There has been little if any published research into the role that L1 plays in an international student's learning processes, except in the area of Second Language Acquisition.

If there is one area of education where you might expect the use of L1 in an L2 classroom to be detrimental, it is in the area of language learning; and indeed there has been considerable debate among language teachers on this issue over the years.

Recent research, however, focussing on the context of collaborative learning, where two or more students work together to complete an assignment, indicates that when learners do resort to use of their first language, it is principally for such purposes as:

  • moving the task along (clarifying aims, methods and terminology; assigning and facilitating sub-tasks; conceptual analysis beyond what can be achieved in L2)
  • focussing attention on specific features of the task or of the data at hand

as well as for

  • interpersonal communication (sharing emotional reactions such as satisfaction or frustration; disagreement; dealing with off-task matters) ( Swain & Lapkin, 2000, p. 257-8).

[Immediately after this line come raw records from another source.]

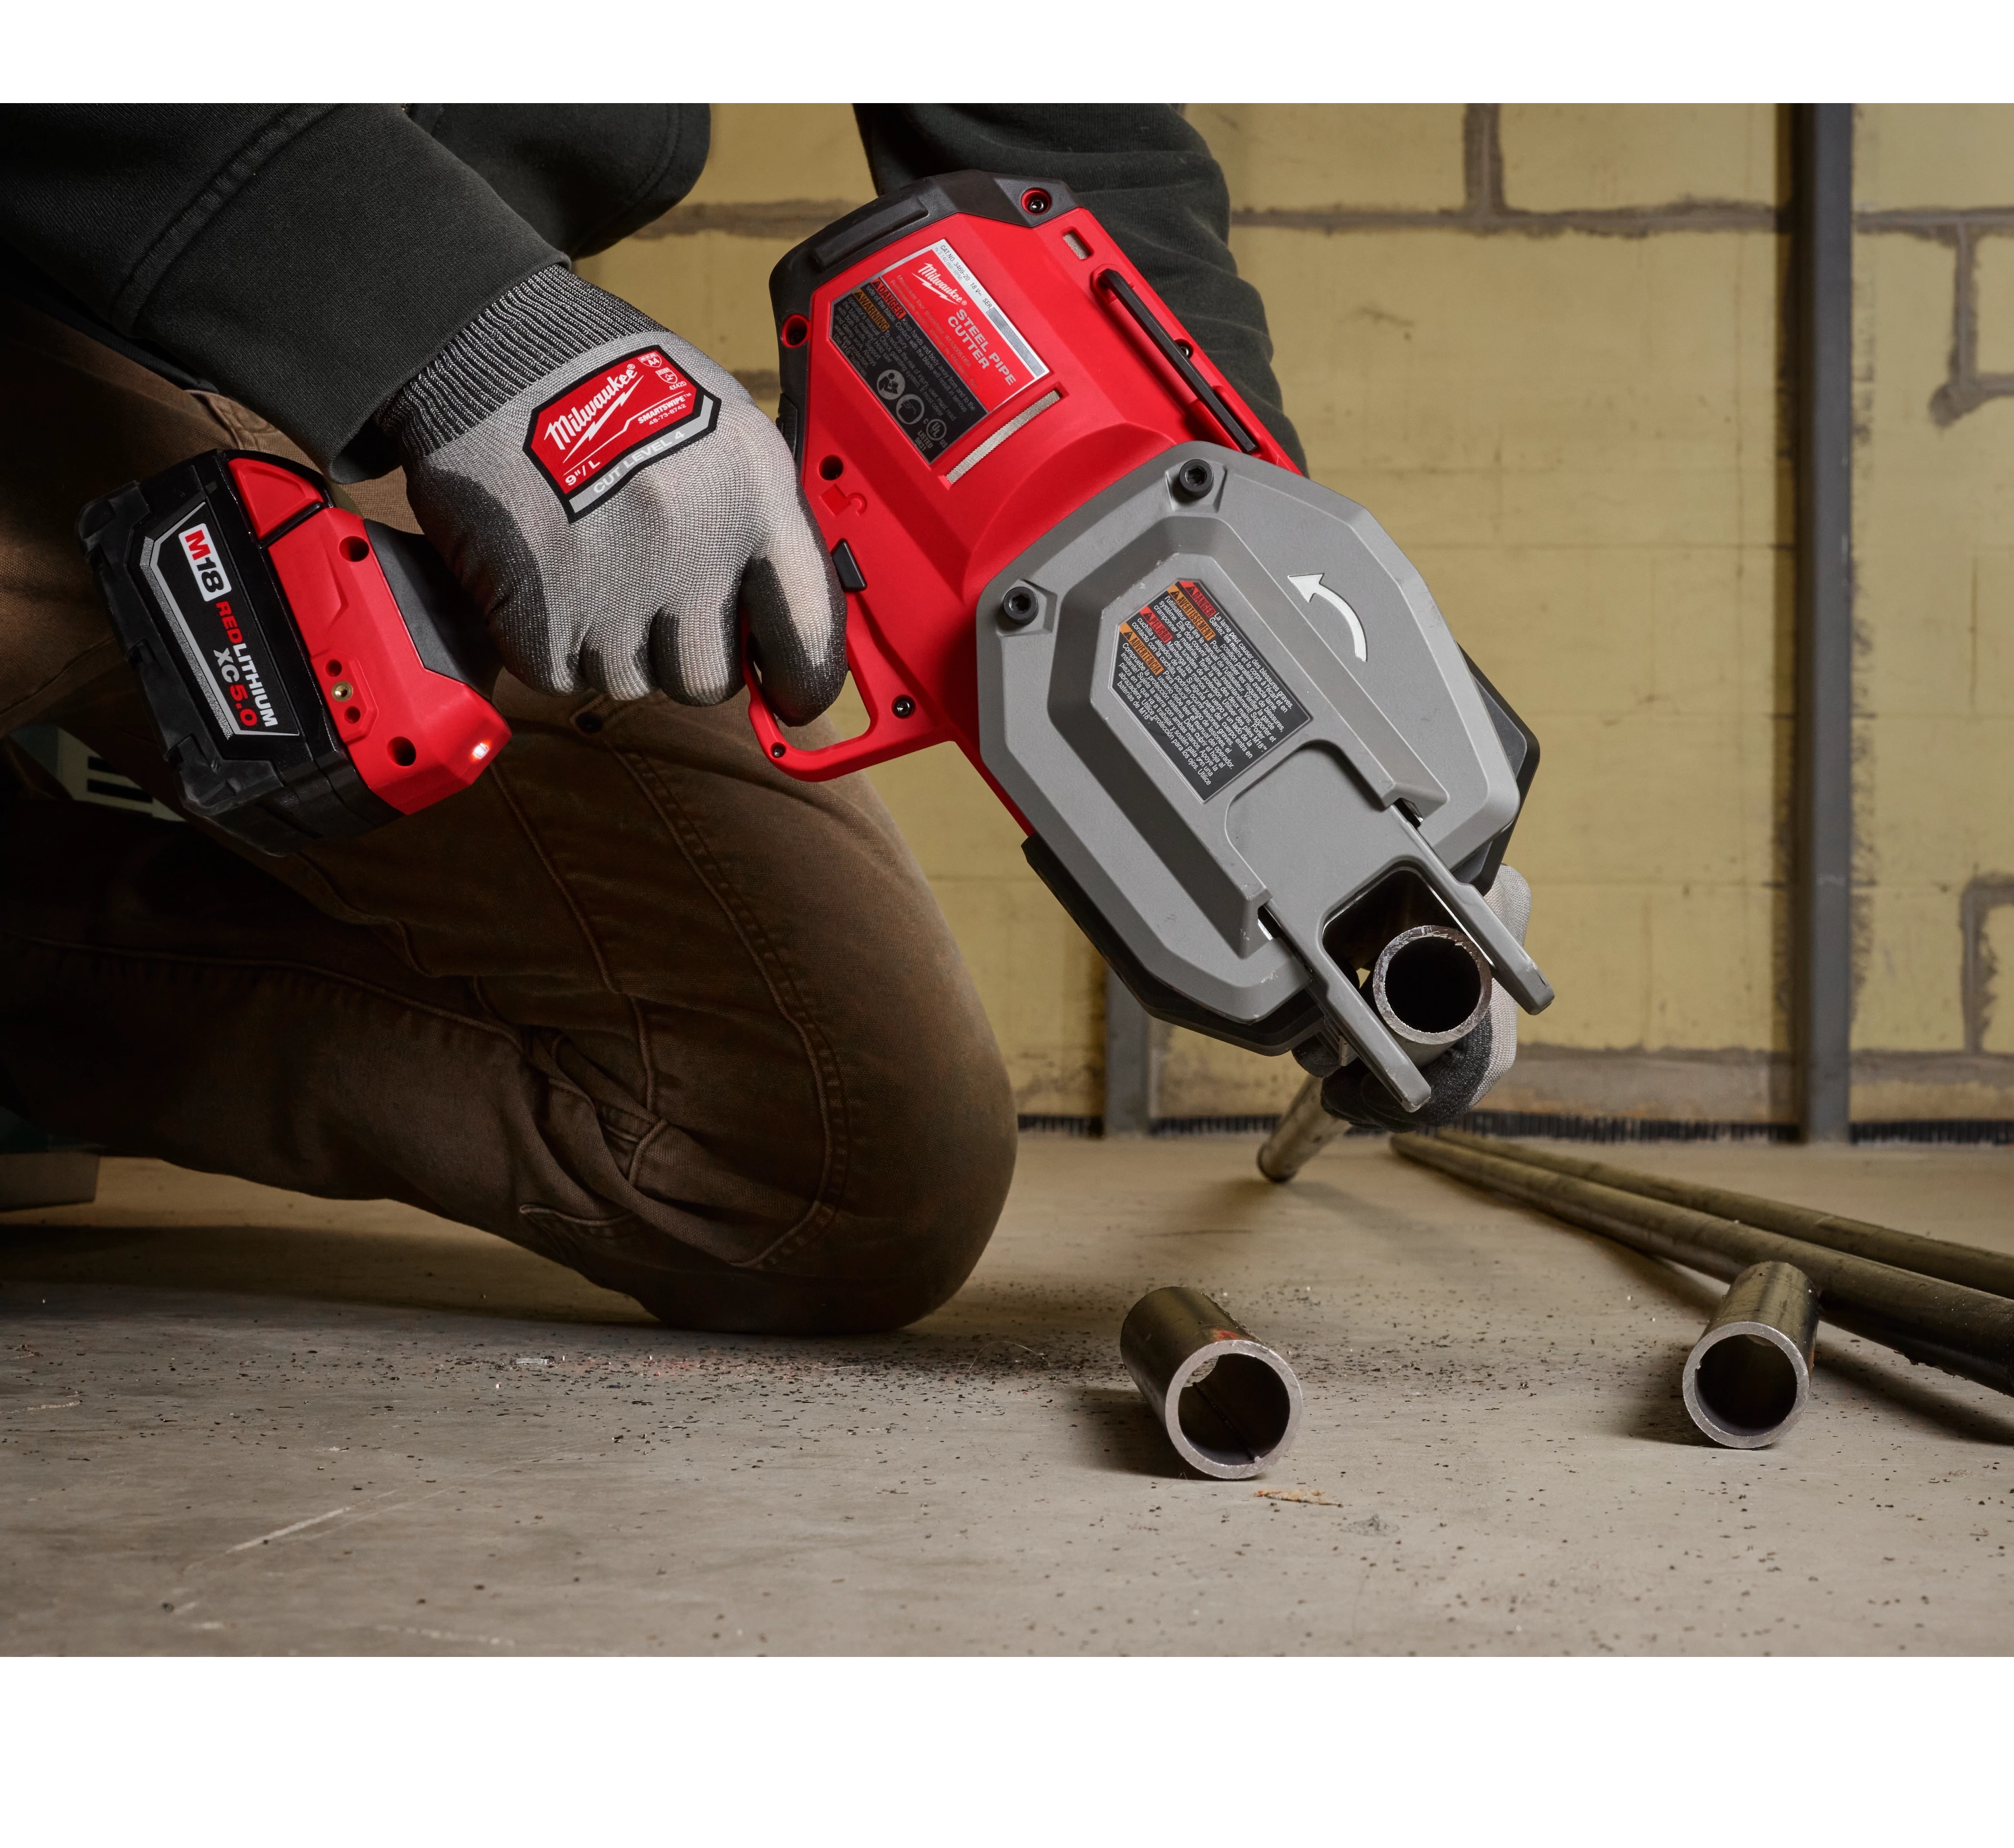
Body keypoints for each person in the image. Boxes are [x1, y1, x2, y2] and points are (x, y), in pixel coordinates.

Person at [0, 103, 1525, 1333]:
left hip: (344, 386)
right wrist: (489, 342)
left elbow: (1073, 145)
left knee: (841, 1156)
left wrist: (1313, 661)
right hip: (96, 265)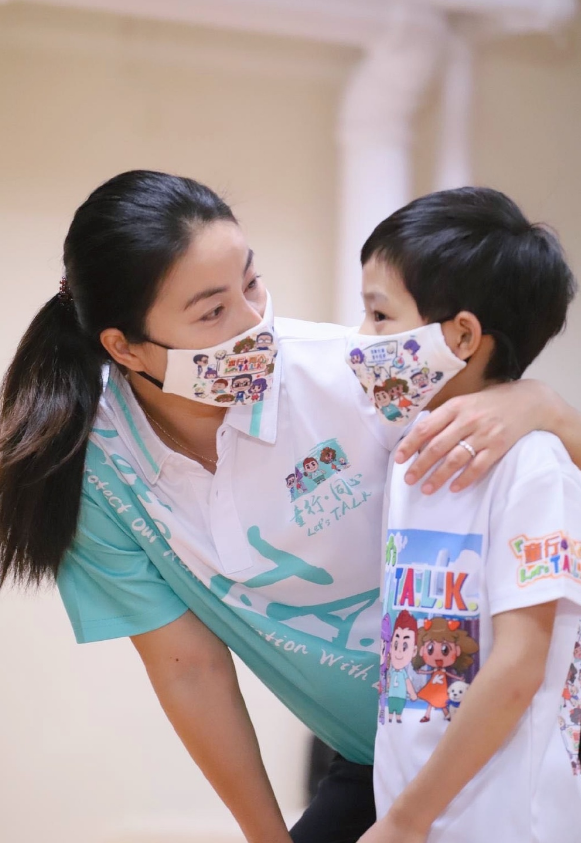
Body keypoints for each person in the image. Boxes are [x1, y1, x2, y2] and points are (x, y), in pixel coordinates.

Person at [1, 171, 581, 843]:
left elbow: (501, 414)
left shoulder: (358, 372)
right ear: (124, 346)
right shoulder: (93, 466)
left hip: (498, 760)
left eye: (251, 283)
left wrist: (546, 408)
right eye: (212, 311)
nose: (255, 325)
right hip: (383, 759)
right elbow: (189, 667)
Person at [345, 187, 581, 843]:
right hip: (427, 812)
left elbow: (517, 667)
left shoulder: (533, 466)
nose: (361, 339)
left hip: (506, 820)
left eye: (379, 315)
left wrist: (402, 819)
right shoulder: (408, 455)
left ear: (461, 335)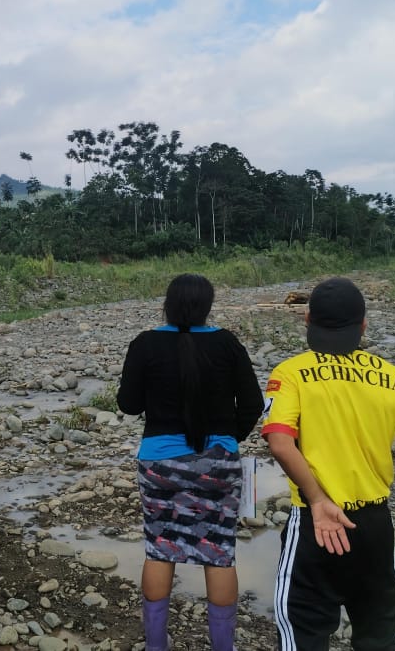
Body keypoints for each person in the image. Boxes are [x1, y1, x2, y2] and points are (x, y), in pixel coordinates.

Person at [261, 277, 395, 651]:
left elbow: (280, 443)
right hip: (375, 527)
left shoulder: (291, 373)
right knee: (379, 635)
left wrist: (317, 499)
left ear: (307, 320)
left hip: (316, 524)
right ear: (363, 325)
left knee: (302, 632)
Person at [116, 274, 264, 651]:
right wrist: (228, 439)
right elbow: (252, 404)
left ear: (167, 304)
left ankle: (156, 646)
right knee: (219, 551)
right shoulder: (227, 343)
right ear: (207, 307)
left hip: (159, 464)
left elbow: (128, 404)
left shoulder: (145, 344)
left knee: (160, 547)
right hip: (219, 463)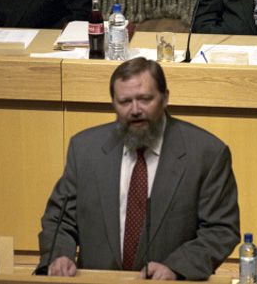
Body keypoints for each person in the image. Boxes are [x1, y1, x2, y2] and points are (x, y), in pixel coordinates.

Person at [37, 58, 240, 280]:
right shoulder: (85, 150)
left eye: (145, 99)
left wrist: (177, 268)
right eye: (125, 101)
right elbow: (59, 219)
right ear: (113, 103)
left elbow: (221, 230)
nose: (135, 110)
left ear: (165, 98)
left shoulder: (206, 154)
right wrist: (59, 256)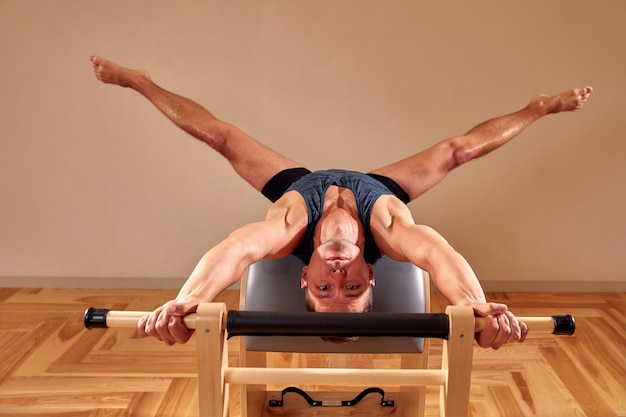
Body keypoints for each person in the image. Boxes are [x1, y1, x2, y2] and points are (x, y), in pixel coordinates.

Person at [89, 55, 592, 349]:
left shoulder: (288, 231)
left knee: (221, 138)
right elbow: (438, 253)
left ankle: (140, 80)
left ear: (303, 277)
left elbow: (237, 248)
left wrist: (188, 301)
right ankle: (538, 106)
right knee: (457, 151)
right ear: (370, 276)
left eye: (324, 287)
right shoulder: (389, 231)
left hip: (304, 186)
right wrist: (476, 310)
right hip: (374, 189)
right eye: (349, 286)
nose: (336, 276)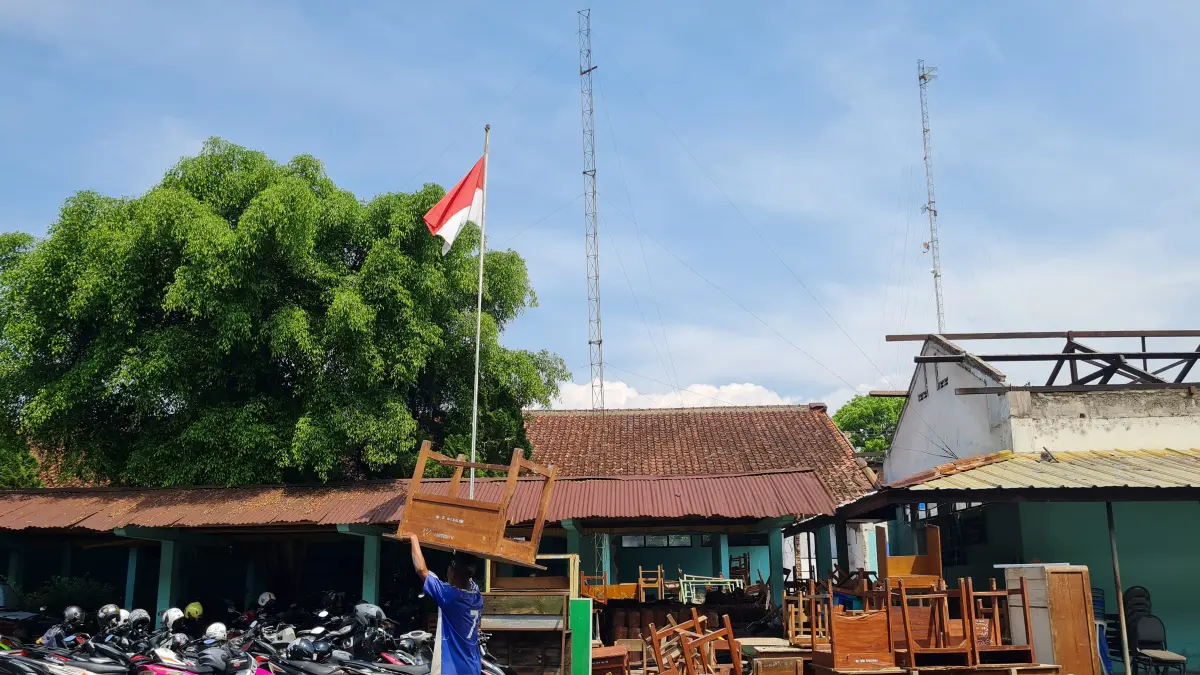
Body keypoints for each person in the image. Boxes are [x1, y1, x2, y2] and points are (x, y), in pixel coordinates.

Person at [402, 534, 483, 675]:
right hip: (472, 666)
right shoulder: (476, 595)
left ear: (453, 571)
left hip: (453, 669)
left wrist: (413, 538)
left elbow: (421, 570)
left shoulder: (450, 597)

This research tends to support a common-sense view that using a common first-language may

assist learners 'to gain control of the task' ( Brooks & Donato, 1994, p. 271) and work with the task at a higher cognitive level than might have been possible had they been working individually…. Only when learners gain a shared understanding of what they need to do can they proceed with the task. The use of the L1 could also help learners provide each other with definitions of unknown words more directly and perhaps more successfully.